THE YEAR 1601-THE SONNETS AND PEMBROKE

THE turning-point in Shakespeare's prevailing mood must be placed in or about the year 1601. We naturally looked for one source of his henceforth deepening melancholy in outward events, in the political drama which in that year reached its crisis and catastrophe; but it is still more imperative that we should look into his private and personal experiences for the ultimate cause of the revolution in his soul. We must therefore inquire what light his works throw upon his private circumstances and state of mind during this fateful year.

-------------------------

[SHORT EXERCISE 1] According to the chapter opening on Shakespeare's turning-point, in what year must the change in his prevailing mood be placed?
[SHORT EXERCISE 2] Write out the chapter opening on Shakespeare's turning-point from "THE turning-point in" to "this fateful year.".

[DATA SHOWN]
-------------------------

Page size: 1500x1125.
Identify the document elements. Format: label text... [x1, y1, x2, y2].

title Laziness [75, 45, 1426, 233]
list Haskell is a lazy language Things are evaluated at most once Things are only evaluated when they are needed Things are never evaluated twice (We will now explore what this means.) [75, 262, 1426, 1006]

-------------------------

[WRITTEN SOLUTION 1] In or about the year 1601.

[WRITTEN SOLUTION 2]
THE turning-point in Shakespeare's prevailing mood must be placed in or about the year 1601. We naturally looked for one source of his henceforth deepening melancholy in outward events, in the political drama which in that year reached its crisis and catastrophe; but it is still more imperative that we should look into his private and personal experiences for the ultimate cause of the revolution in his soul. We must therefore inquire what light his works throw upon his private circumstances and state of mind during this fateful year.